Up to and including the line with "3) green plastic", please set down the entries below exactly, starting from the first line.
**** PROVIDED DATA ****
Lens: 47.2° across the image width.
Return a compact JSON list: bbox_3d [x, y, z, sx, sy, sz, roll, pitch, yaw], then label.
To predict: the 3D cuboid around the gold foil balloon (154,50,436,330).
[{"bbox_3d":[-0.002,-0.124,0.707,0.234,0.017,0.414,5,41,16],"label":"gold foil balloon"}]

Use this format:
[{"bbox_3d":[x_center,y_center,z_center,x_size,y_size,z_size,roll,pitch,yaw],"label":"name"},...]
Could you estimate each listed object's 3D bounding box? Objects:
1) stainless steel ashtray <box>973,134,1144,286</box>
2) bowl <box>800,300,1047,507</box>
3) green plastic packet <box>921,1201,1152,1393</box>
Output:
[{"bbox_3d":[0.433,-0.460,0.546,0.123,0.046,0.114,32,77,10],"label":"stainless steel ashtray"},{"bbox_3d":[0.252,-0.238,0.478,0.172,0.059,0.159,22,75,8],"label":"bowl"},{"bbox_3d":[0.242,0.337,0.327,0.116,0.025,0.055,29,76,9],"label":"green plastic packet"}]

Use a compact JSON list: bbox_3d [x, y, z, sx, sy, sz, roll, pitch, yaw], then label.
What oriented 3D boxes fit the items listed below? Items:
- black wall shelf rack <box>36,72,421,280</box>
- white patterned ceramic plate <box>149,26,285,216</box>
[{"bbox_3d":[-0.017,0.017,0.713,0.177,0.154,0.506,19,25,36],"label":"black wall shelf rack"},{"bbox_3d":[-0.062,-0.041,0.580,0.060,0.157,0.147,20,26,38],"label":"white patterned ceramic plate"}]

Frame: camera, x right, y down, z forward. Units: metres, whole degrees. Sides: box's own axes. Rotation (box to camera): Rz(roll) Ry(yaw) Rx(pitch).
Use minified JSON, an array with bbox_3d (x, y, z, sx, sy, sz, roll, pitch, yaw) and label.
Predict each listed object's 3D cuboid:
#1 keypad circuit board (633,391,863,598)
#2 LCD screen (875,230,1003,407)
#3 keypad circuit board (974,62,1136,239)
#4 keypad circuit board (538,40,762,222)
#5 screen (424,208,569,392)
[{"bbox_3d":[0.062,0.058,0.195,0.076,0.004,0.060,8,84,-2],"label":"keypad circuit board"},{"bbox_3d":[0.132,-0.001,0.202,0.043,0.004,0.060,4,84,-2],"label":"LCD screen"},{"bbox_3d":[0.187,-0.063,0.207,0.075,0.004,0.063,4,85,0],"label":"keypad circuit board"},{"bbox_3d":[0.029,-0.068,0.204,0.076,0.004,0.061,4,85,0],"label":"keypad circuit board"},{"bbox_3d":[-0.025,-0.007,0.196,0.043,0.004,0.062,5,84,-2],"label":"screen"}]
****
| ANSWER TO THE PROBLEM |
Lens: 47.2° across the image width.
Return a compact JSON list: bbox_3d [x, y, z, sx, sy, sz, roll, pitch, yaw], then label.
To predict: the 3D cuboid around the gold foil balloon (154,50,436,330).
[{"bbox_3d":[-0.002,-0.124,0.707,0.234,0.017,0.414,5,41,16],"label":"gold foil balloon"}]

Use this format:
[{"bbox_3d":[x_center,y_center,z_center,x_size,y_size,z_size,roll,pitch,yaw],"label":"name"},...]
Could you estimate each listed object's 3D bounding box? Objects:
1) stainless steel ashtray <box>973,134,1144,286</box>
2) bowl <box>800,300,1047,507</box>
3) green plastic packet <box>921,1201,1152,1393</box>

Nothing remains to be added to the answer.